22. Hukuk Dairesi 2013/35457 E. , 2015/10483 K.
"İçtihat Metni"MAHKEMESİ :İş Mahkemesi
DAVA : Davacı, kıdem, ihbar tazminatı, izin ücreti, fazla mesai, hafta tatili ile ulusal bayram ve genel tatil ücreti alacaklarının ödetilmesine karar verilmesini istemiştir.
Mahkeme, isteğin reddine karar vermiştir.
Hüküm süresi içinde davacı avukatı tarafından temyiz edilmiş olmakla, dava dosyası için Tetkik Hakimi ... tarafından düzenlenen rapor dinlendikten sonra dosya incelendi, gereği konuşulup düşünüldü:
Y A R G I T A Y K A R A R I
Davacı İsteminin Özeti:
Davacı, davalı işveren iş yerinde 16.08.1997 - 29.06.2007 ve 22.02.2008 - 12.02.2012 tarihleri arasında 13 yıl 1 ay 10 gün çalıştığını, iş sözleşmesini haklı olarak feshettiğini ileri sürerek, kıdem ve ihbar tazminatları ile izin, fazla çalışma, hafta tatili ve genel tatil alacaklarını istemiştir.

====

▸ **İstenen**
Alıntı metne göre davacı, davalı işverenin iş yerinde toplam ne kadar süre çalıştığını ileri sürmüştür? Yanıt verirken yalnızca bu metne dayanın.

▸ **Veri Bölümü**
====

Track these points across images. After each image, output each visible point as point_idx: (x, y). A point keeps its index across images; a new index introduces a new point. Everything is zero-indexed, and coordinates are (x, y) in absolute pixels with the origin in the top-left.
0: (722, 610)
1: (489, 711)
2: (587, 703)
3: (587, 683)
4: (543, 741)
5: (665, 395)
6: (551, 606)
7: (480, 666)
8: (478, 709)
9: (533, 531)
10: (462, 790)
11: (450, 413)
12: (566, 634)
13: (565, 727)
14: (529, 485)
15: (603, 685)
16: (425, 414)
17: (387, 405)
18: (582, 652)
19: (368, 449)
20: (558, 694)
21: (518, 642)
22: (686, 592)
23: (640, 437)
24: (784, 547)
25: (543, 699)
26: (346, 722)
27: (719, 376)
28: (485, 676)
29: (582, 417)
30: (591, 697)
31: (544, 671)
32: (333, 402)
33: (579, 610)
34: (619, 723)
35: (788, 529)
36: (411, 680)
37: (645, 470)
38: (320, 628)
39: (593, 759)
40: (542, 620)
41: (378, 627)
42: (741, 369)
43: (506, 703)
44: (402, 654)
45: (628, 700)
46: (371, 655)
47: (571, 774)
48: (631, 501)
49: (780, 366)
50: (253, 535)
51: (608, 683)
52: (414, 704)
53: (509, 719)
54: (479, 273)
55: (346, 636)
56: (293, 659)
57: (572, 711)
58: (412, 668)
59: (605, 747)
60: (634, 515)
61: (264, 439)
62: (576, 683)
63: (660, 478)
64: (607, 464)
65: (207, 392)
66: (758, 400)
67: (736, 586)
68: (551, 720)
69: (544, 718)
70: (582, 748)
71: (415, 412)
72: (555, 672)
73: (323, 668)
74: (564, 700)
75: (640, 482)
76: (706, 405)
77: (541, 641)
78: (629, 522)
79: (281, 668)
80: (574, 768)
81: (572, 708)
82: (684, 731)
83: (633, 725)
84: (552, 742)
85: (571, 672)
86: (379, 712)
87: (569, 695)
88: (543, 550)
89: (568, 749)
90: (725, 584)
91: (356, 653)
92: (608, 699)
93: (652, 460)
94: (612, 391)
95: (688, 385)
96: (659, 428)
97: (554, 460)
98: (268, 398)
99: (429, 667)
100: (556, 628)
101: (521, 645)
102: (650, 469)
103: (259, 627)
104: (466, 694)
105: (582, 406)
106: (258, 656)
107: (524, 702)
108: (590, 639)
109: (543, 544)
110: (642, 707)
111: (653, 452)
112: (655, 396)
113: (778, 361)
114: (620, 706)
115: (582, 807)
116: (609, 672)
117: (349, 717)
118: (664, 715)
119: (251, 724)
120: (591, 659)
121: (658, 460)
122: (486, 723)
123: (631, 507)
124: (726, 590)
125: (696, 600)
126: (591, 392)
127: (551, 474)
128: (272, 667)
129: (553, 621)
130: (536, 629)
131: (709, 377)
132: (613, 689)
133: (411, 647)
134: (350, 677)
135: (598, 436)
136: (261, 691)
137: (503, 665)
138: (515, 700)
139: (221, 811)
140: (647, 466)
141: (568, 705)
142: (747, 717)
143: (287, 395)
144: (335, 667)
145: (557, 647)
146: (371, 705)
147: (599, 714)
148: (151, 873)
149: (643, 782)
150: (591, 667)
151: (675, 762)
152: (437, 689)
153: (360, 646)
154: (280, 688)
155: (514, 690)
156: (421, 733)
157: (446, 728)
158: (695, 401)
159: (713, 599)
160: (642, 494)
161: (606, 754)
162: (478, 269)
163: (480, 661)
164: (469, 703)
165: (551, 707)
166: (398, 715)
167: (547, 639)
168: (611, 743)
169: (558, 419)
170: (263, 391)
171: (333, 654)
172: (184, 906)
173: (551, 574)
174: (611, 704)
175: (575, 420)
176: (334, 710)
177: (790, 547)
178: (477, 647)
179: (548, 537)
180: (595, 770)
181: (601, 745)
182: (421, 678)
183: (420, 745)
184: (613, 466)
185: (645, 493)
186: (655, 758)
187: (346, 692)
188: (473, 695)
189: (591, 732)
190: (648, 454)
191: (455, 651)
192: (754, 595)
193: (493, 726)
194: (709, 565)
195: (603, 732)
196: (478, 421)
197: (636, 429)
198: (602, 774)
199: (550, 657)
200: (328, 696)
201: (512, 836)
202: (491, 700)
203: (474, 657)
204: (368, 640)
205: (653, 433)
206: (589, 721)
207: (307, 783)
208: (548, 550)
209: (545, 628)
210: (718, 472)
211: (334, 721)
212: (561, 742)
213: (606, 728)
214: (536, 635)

====

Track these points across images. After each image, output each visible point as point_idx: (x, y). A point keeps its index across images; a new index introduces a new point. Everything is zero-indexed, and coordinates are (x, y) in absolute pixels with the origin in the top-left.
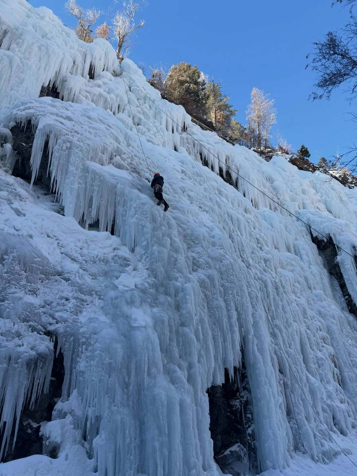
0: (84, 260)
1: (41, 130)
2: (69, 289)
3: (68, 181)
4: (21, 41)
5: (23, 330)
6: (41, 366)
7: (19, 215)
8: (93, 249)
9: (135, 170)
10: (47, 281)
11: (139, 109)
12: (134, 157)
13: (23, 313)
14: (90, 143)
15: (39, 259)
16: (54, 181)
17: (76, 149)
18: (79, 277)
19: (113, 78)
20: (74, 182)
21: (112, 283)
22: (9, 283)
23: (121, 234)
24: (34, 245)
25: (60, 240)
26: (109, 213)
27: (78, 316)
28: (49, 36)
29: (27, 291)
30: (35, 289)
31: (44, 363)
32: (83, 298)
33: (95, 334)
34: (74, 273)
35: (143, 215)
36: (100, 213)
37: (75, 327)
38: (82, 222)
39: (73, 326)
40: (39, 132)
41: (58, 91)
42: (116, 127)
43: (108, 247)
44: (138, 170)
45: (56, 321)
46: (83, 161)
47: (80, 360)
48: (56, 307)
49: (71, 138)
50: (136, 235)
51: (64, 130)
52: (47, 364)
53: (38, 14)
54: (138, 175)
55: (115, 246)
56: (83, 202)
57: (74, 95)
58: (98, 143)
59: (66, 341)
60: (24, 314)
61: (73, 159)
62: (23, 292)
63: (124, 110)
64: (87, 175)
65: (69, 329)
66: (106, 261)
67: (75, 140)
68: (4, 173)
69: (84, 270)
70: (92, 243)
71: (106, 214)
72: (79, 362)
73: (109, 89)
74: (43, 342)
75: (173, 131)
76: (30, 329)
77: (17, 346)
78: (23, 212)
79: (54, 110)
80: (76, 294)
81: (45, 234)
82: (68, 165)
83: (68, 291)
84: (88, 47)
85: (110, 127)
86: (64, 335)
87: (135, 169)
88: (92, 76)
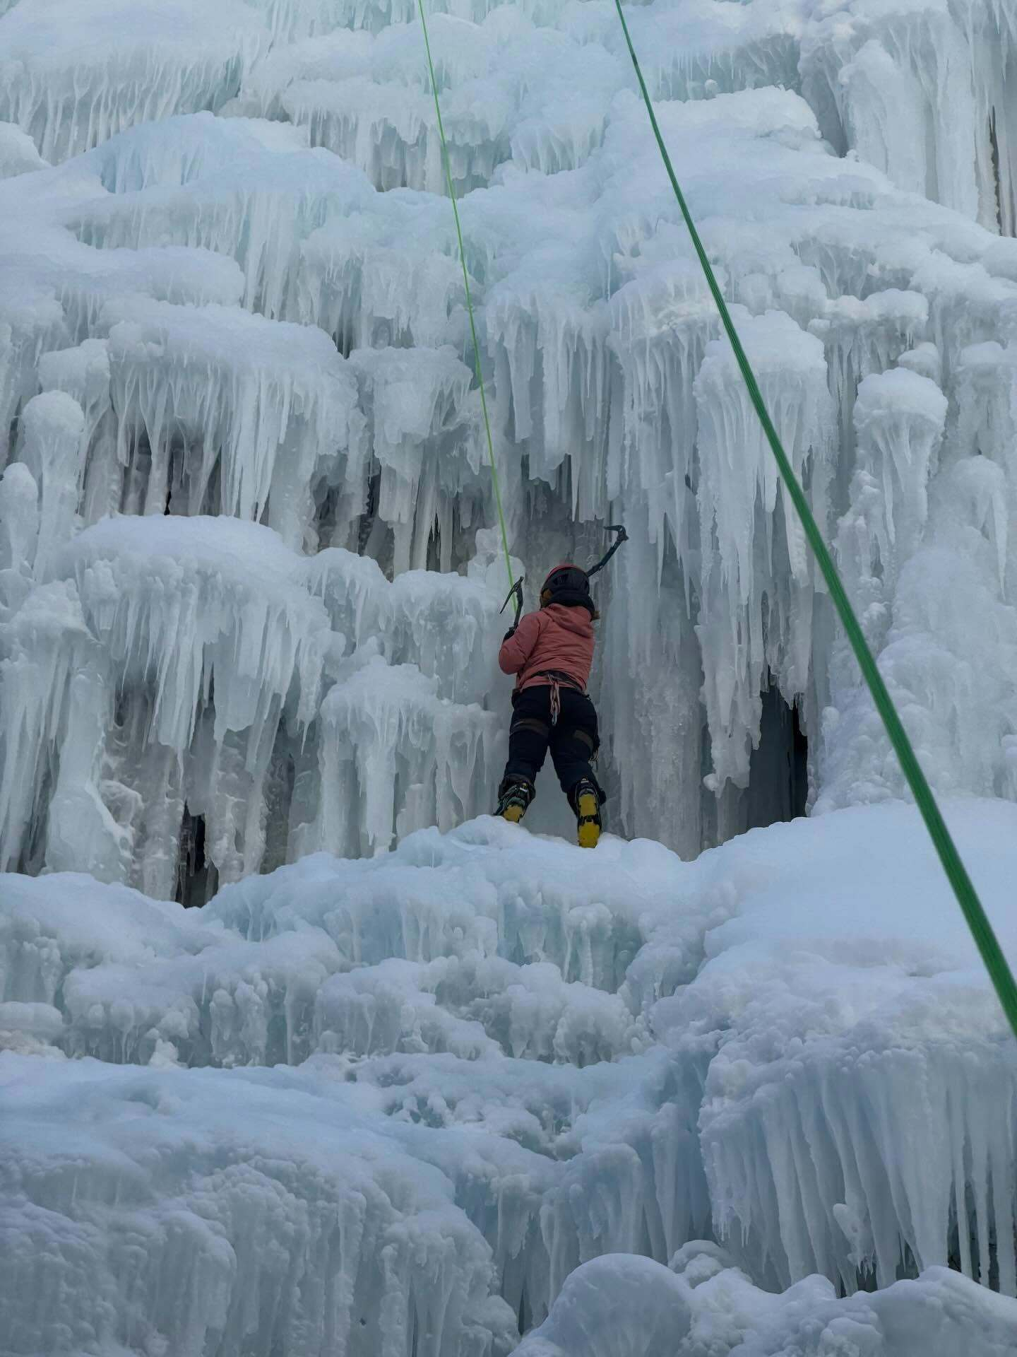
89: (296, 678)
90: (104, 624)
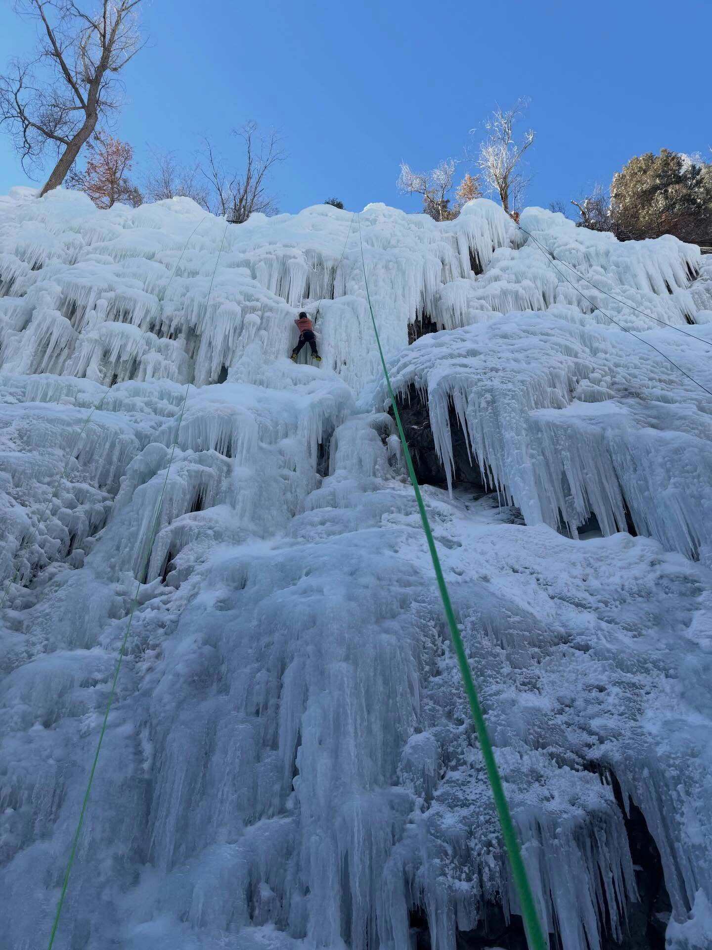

====

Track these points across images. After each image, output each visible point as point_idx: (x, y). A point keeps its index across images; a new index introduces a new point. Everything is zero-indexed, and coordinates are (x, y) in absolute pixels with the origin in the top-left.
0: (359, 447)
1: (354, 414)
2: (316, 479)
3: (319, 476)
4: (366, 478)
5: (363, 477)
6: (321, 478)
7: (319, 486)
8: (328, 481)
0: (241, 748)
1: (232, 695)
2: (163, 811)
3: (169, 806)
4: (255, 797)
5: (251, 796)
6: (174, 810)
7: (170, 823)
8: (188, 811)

====

▸ **Cevap Alanı**
13 yıl 1 ay 10 gün.